> **Your assignment**
Please quote all of the lines below word for word, leaving the pictures out of your answer.

> **Document images paired with their source code**
========================================================================

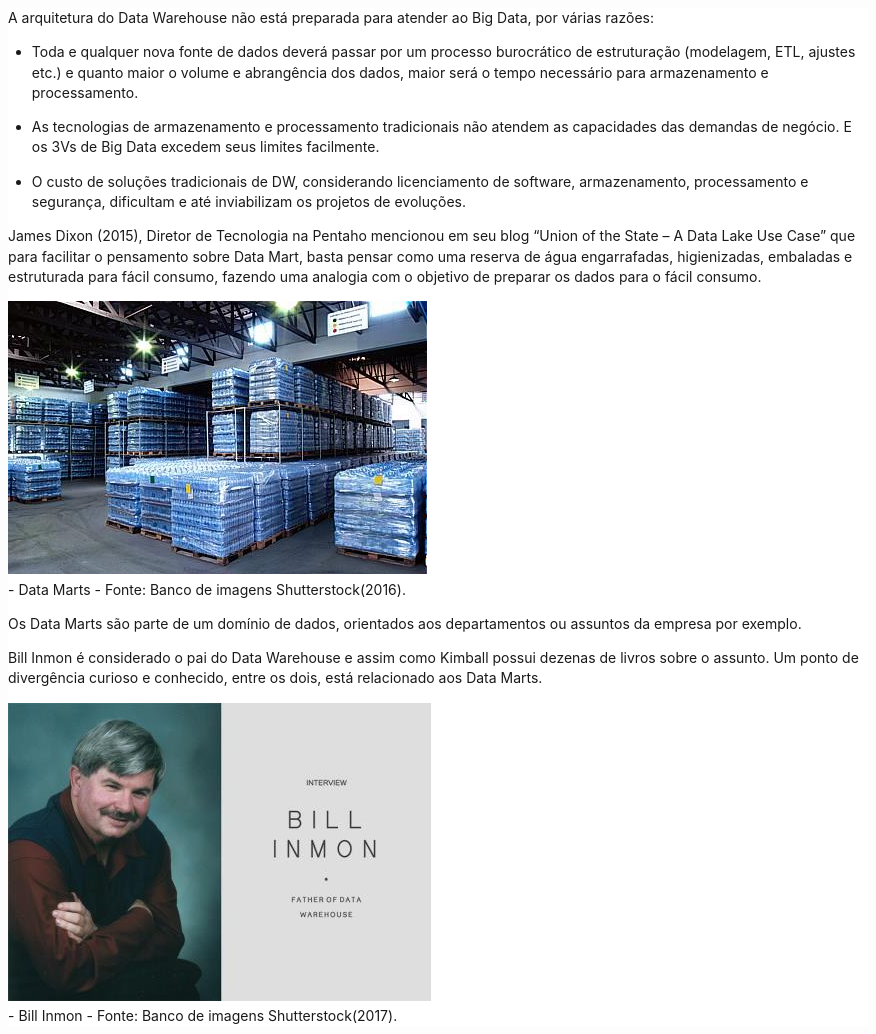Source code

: A arquitetura do Data Warehouse não está preparada para atender ao Big Data, por várias razões:

* Toda e qualquer nova fonte de dados deverá passar por um processo burocrático de estruturação (modelagem, ETL, ajustes etc.) e quanto maior o volume e abrangência dos dados, maior será o tempo necessário para armazenamento e processamento.

* As tecnologias de armazenamento e processamento tradicionais não atendem as capacidades das demandas de negócio. E os 3Vs de Big Data excedem seus limites facilmente.

* O custo de soluções tradicionais de DW, considerando licenciamento de software, armazenamento, processamento e segurança, dificultam e até inviabilizam os projetos de evoluções.

James Dixon (2015), Diretor de Tecnologia na Pentaho mencionou em seu blog “Union of the State – A Data Lake Use Case” que para facilitar o pensamento sobre Data Mart, basta pensar como uma reserva de água engarrafadas, higienizadas, embaladas e estruturada para fácil consumo, fazendo uma analogia com o objetivo de preparar os dados para o fácil consumo.

!["Data Marts"](/images/05_EcossistemaProfissoesEmBigData/dataMarts.png)<br/> - Data Marts - Fonte: Banco de imagens Shutterstock(2016).

Os Data Marts são parte de um domínio de dados, orientados aos departamentos ou assuntos da empresa por exemplo.

Bill Inmon é considerado o pai do Data Warehouse e assim como Kimball possui dezenas de livros sobre o assunto. Um ponto de divergência curioso e conhecido, entre os dois, está relacionado aos Data Marts.

!["Bill Inmon"](/images/05_EcossistemaProfissoesEmBigData/billInmon.png)<br/> - Bill Inmon - Fonte: Banco de imagens Shutterstock(2017).
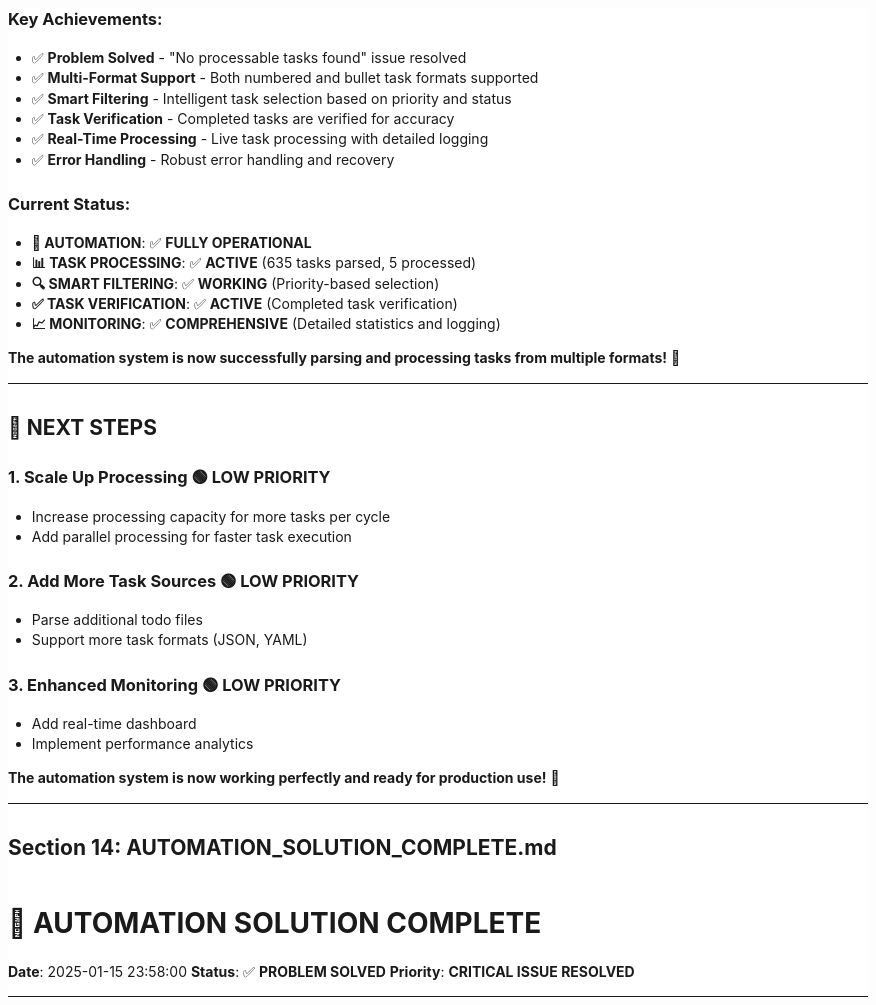 ### **Key Achievements**:

- ✅ **Problem Solved** - "No processable tasks found" issue resolved
- ✅ **Multi-Format Support** - Both numbered and bullet task formats supported
- ✅ **Smart Filtering** - Intelligent task selection based on priority and status
- ✅ **Task Verification** - Completed tasks are verified for accuracy
- ✅ **Real-Time Processing** - Live task processing with detailed logging
- ✅ **Error Handling** - Robust error handling and recovery

### **Current Status**:

- **🤖 AUTOMATION**: ✅ **FULLY OPERATIONAL**
- **📊 TASK PROCESSING**: ✅ **ACTIVE** (635 tasks parsed, 5 processed)
- **🔍 SMART FILTERING**: ✅ **WORKING** (Priority-based selection)
- **✅ TASK VERIFICATION**: ✅ **ACTIVE** (Completed task verification)
- **📈 MONITORING**: ✅ **COMPREHENSIVE** (Detailed statistics and logging)

**The automation system is now successfully parsing and processing tasks from multiple formats!** 🎉

---

## 🔧 **NEXT STEPS**

### **1. Scale Up Processing** 🟢 **LOW PRIORITY**

- Increase processing capacity for more tasks per cycle
- Add parallel processing for faster task execution

### **2. Add More Task Sources** 🟢 **LOW PRIORITY**

- Parse additional todo files
- Support more task formats (JSON, YAML)

### **3. Enhanced Monitoring** 🟢 **LOW PRIORITY**

- Add real-time dashboard
- Implement performance analytics

**The automation system is now working perfectly and ready for production use!** 🚀

---

## Section 14: AUTOMATION_SOLUTION_COMPLETE.md

# 🎉 **AUTOMATION SOLUTION COMPLETE**

**Date**: 2025-01-15 23:58:00
**Status**: ✅ **PROBLEM SOLVED**
**Priority**: **CRITICAL ISSUE RESOLVED**

---
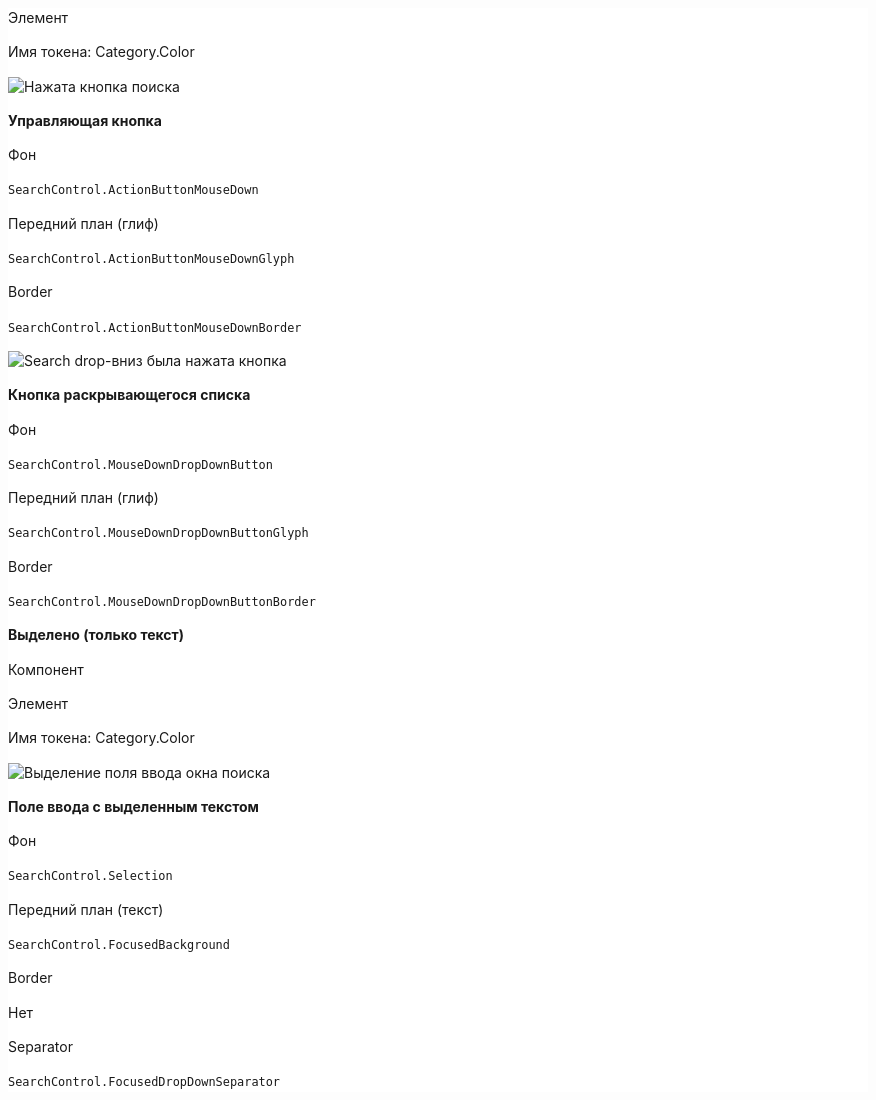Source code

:   Элемент

  Имя токена: Category.Color

  ![Нажата кнопка поиска](../../extensibility/ux-guidelines/media/0303-116-1-searchactionbuttonpressed.png "0303-116-1_SearchActionButtonPressed")

  **Управляющая кнопка**

  Фон

  `SearchControl.ActionButtonMouseDown`

  Передний план (глиф)

  `SearchControl.ActionButtonMouseDownGlyph`

  Border

  `SearchControl.ActionButtonMouseDownBorder`

  ![Search drop&#45;вниз была нажата кнопка](../../extensibility/ux-guidelines/media/0303-116-2-searchdropdownbuttonpressed.png "0303-116-2_SearchDropdownButtonPressed")

  **Кнопка раскрывающегося списка**

  Фон

  `SearchControl.MouseDownDropDownButton`

  Передний план (глиф)

  `SearchControl.MouseDownDropDownButtonGlyph`

  Border

  `SearchControl.MouseDownDropDownButtonBorder`

  **Выделено (только текст)**

  Компонент

  Элемент

  Имя токена: Category.Color

  ![Выделение поля ввода окна поиска](../../extensibility/ux-guidelines/media/0303-120-searchinputfieldhighlight.png "0303 120_SearchInputFieldHighlight")

  **Поле ввода с выделенным текстом**

  Фон

  `SearchControl.Selection`

  Передний план (текст)

  `SearchControl.FocusedBackground`

  Border

  Нет

  Separator

  `SearchControl.FocusedDropDownSeparator`
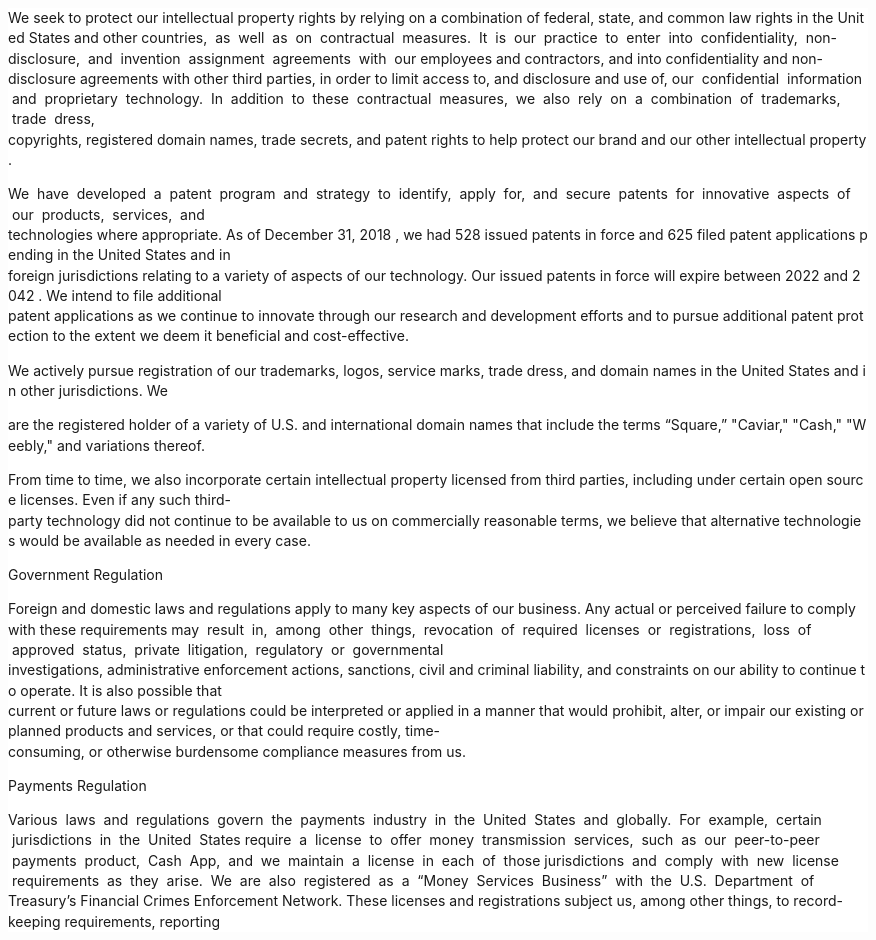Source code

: We seek to protect our intellectual property rights by relying on a combination of federal, state, and common law rights in the United States and other
countries,  as  well  as  on  contractual  measures.  It  is  our  practice  to  enter  into  confidentiality,  non-disclosure,  and  invention  assignment  agreements  with  our
employees and contractors, and into confidentiality and non-disclosure agreements with other third parties, in order to limit access to, and disclosure and use of,
our  confidential  information  and  proprietary  technology.  In  addition  to  these  contractual  measures,  we  also  rely  on  a  combination  of  trademarks,  trade  dress,
copyrights, registered domain names, trade secrets, and patent rights to help protect our brand and our other intellectual property.

We  have  developed  a  patent  program  and  strategy  to  identify,  apply  for,  and  secure  patents  for  innovative  aspects  of  our  products,  services,  and
technologies where appropriate. As of December 31, 2018 , we had 528 issued patents in force and 625 filed patent applications pending in the United States and in
foreign jurisdictions relating to a variety of aspects of our technology. Our issued patents in force will expire between 2022 and 2042 . We intend to file additional
patent applications as we continue to innovate through our research and development efforts and to pursue additional patent protection to the extent we deem it
beneficial and cost-effective.

We actively pursue registration of our trademarks, logos, service marks, trade dress, and domain names in the United States and in other jurisdictions. We

are the registered holder of a variety of U.S. and international domain names that include the terms “Square,” "Caviar," "Cash," "Weebly," and variations thereof.

From time to time, we also incorporate certain intellectual property licensed from third parties, including under certain open source licenses. Even if any
such third-party technology did not continue to be available to us on commercially reasonable terms, we believe that alternative technologies would be available as
needed in every case.

Government
Regulation

Foreign and domestic laws and regulations apply to many key aspects of our business. Any actual or perceived failure to comply with these requirements
may  result  in,  among  other  things,  revocation  of  required  licenses  or  registrations,  loss  of  approved  status,  private  litigation,  regulatory  or  governmental
investigations, administrative enforcement actions, sanctions, civil and criminal liability, and constraints on our ability to continue to operate. It is also possible that
current or future laws or regulations could be interpreted or applied in a manner that would prohibit, alter, or impair our existing or planned products and services,
or that could require costly, time-consuming, or otherwise burdensome compliance measures from us.

Payments
Regulation

Various  laws  and  regulations  govern  the  payments  industry  in  the  United  States  and  globally.  For  example,  certain  jurisdictions  in  the  United  States
require  a  license  to  offer  money  transmission  services,  such  as  our  peer-to-peer  payments  product,  Cash  App,  and  we  maintain  a  license  in  each  of  those
jurisdictions  and  comply  with  new  license  requirements  as  they  arise.  We  are  also  registered  as  a  “Money  Services  Business”  with  the  U.S.  Department  of
Treasury’s Financial Crimes Enforcement Network. These licenses and registrations subject us, among other things, to record-keeping requirements, reporting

========================================================================

> **Exercise solution**
Source code

: A arquitetura do Data Warehouse não está preparada para atender ao Big Data, por várias razões:

* Toda e qualquer nova fonte de dados deverá passar por um processo burocrático de estruturação (modelagem, ETL, ajustes etc.) e quanto maior o volume e abrangência dos dados, maior será o tempo necessário para armazenamento e processamento.

* As tecnologias de armazenamento e processamento tradicionais não atendem as capacidades das demandas de negócio. E os 3Vs de Big Data excedem seus limites facilmente.

* O custo de soluções tradicionais de DW, considerando licenciamento de software, armazenamento, processamento e segurança, dificultam e até inviabilizam os projetos de evoluções.

James Dixon (2015), Diretor de Tecnologia na Pentaho mencionou em seu blog “Union of the State – A Data Lake Use Case” que para facilitar o pensamento sobre Data Mart, basta pensar como uma reserva de água engarrafadas, higienizadas, embaladas e estruturada para fácil consumo, fazendo uma analogia com o objetivo de preparar os dados para o fácil consumo.

!["Data Marts"](/images/05_EcossistemaProfissoesEmBigData/dataMarts.png)<br/> - Data Marts - Fonte: Banco de imagens Shutterstock(2016).

Os Data Marts são parte de um domínio de dados, orientados aos departamentos ou assuntos da empresa por exemplo.

Bill Inmon é considerado o pai do Data Warehouse e assim como Kimball possui dezenas de livros sobre o assunto. Um ponto de divergência curioso e conhecido, entre os dois, está relacionado aos Data Marts.

!["Bill Inmon"](/images/05_EcossistemaProfissoesEmBigData/billInmon.png)<br/> - Bill Inmon - Fonte: Banco de imagens Shutterstock(2017).
 ### **Key Achievements**:

- ✅ **Problem Solved** - "No processable tasks found" issue resolved
- ✅ **Multi-Format Support** - Both numbered and bullet task formats supported
- ✅ **Smart Filtering** - Intelligent task selection based on priority and status
- ✅ **Task Verification** - Completed tasks are verified for accuracy
- ✅ **Real-Time Processing** - Live task processing with detailed logging
- ✅ **Error Handling** - Robust error handling and recovery

### **Current Status**:

- **🤖 AUTOMATION**: ✅ **FULLY OPERATIONAL**
- **📊 TASK PROCESSING**: ✅ **ACTIVE** (635 tasks parsed, 5 processed)
- **🔍 SMART FILTERING**: ✅ **WORKING** (Priority-based selection)
- **✅ TASK VERIFICATION**: ✅ **ACTIVE** (Completed task verification)
- **📈 MONITORING**: ✅ **COMPREHENSIVE** (Detailed statistics and logging)

**The automation system is now successfully parsing and processing tasks from multiple formats!** 🎉

---

## 🔧 **NEXT STEPS**

### **1. Scale Up Processing** 🟢 **LOW PRIORITY**

- Increase processing capacity for more tasks per cycle
- Add parallel processing for faster task execution

### **2. Add More Task Sources** 🟢 **LOW PRIORITY**

- Parse additional todo files
- Support more task formats (JSON, YAML)

### **3. Enhanced Monitoring** 🟢 **LOW PRIORITY**

- Add real-time dashboard
- Implement performance analytics

**The automation system is now working perfectly and ready for production use!** 🚀

---

## Section 14: AUTOMATION_SOLUTION_COMPLETE.md

# 🎉 **AUTOMATION SOLUTION COMPLETE**

**Date**: 2025-01-15 23:58:00
**Status**: ✅ **PROBLEM SOLVED**
**Priority**: **CRITICAL ISSUE RESOLVED**

---
Source code

:   Элемент

  Имя токена: Category.Color

  ![Нажата кнопка поиска](../../extensibility/ux-guidelines/media/0303-116-1-searchactionbuttonpressed.png "0303-116-1_SearchActionButtonPressed")

  **Управляющая кнопка**

  Фон

  `SearchControl.ActionButtonMouseDown`

  Передний план (глиф)

  `SearchControl.ActionButtonMouseDownGlyph`

  Border

  `SearchControl.ActionButtonMouseDownBorder`

  ![Search drop&#45;вниз была нажата кнопка](../../extensibility/ux-guidelines/media/0303-116-2-searchdropdownbuttonpressed.png "0303-116-2_SearchDropdownButtonPressed")

  **Кнопка раскрывающегося списка**

  Фон

  `SearchControl.MouseDownDropDownButton`

  Передний план (глиф)

  `SearchControl.MouseDownDropDownButtonGlyph`

  Border

  `SearchControl.MouseDownDropDownButtonBorder`

  **Выделено (только текст)**

  Компонент

  Элемент

  Имя токена: Category.Color

  ![Выделение поля ввода окна поиска](../../extensibility/ux-guidelines/media/0303-120-searchinputfieldhighlight.png "0303 120_SearchInputFieldHighlight")

  **Поле ввода с выделенным текстом**

  Фон

  `SearchControl.Selection`

  Передний план (текст)

  `SearchControl.FocusedBackground`

  Border

  Нет

  Separator

  `SearchControl.FocusedDropDownSeparator`
Source code

: We seek to protect our intellectual property rights by relying on a combination of federal, state, and common law rights in the United States and other
countries,  as  well  as  on  contractual  measures.  It  is  our  practice  to  enter  into  confidentiality,  non-disclosure,  and  invention  assignment  agreements  with  our
employees and contractors, and into confidentiality and non-disclosure agreements with other third parties, in order to limit access to, and disclosure and use of,
our  confidential  information  and  proprietary  technology.  In  addition  to  these  contractual  measures,  we  also  rely  on  a  combination  of  trademarks,  trade  dress,
copyrights, registered domain names, trade secrets, and patent rights to help protect our brand and our other intellectual property.

We  have  developed  a  patent  program  and  strategy  to  identify,  apply  for,  and  secure  patents  for  innovative  aspects  of  our  products,  services,  and
technologies where appropriate. As of December 31, 2018 , we had 528 issued patents in force and 625 filed patent applications pending in the United States and in
foreign jurisdictions relating to a variety of aspects of our technology. Our issued patents in force will expire between 2022 and 2042 . We intend to file additional
patent applications as we continue to innovate through our research and development efforts and to pursue additional patent protection to the extent we deem it
beneficial and cost-effective.

We actively pursue registration of our trademarks, logos, service marks, trade dress, and domain names in the United States and in other jurisdictions. We

are the registered holder of a variety of U.S. and international domain names that include the terms “Square,” "Caviar," "Cash," "Weebly," and variations thereof.

From time to time, we also incorporate certain intellectual property licensed from third parties, including under certain open source licenses. Even if any
such third-party technology did not continue to be available to us on commercially reasonable terms, we believe that alternative technologies would be available as
needed in every case.

Government
Regulation

Foreign and domestic laws and regulations apply to many key aspects of our business. Any actual or perceived failure to comply with these requirements
may  result  in,  among  other  things,  revocation  of  required  licenses  or  registrations,  loss  of  approved  status,  private  litigation,  regulatory  or  governmental
investigations, administrative enforcement actions, sanctions, civil and criminal liability, and constraints on our ability to continue to operate. It is also possible that
current or future laws or regulations could be interpreted or applied in a manner that would prohibit, alter, or impair our existing or planned products and services,
or that could require costly, time-consuming, or otherwise burdensome compliance measures from us.

Payments
Regulation

Various  laws  and  regulations  govern  the  payments  industry  in  the  United  States  and  globally.  For  example,  certain  jurisdictions  in  the  United  States
require  a  license  to  offer  money  transmission  services,  such  as  our  peer-to-peer  payments  product,  Cash  App,  and  we  maintain  a  license  in  each  of  those
jurisdictions  and  comply  with  new  license  requirements  as  they  arise.  We  are  also  registered  as  a  “Money  Services  Business”  with  the  U.S.  Department  of
Treasury’s Financial Crimes Enforcement Network. These licenses and registrations subject us, among other things, to record-keeping requirements, reporting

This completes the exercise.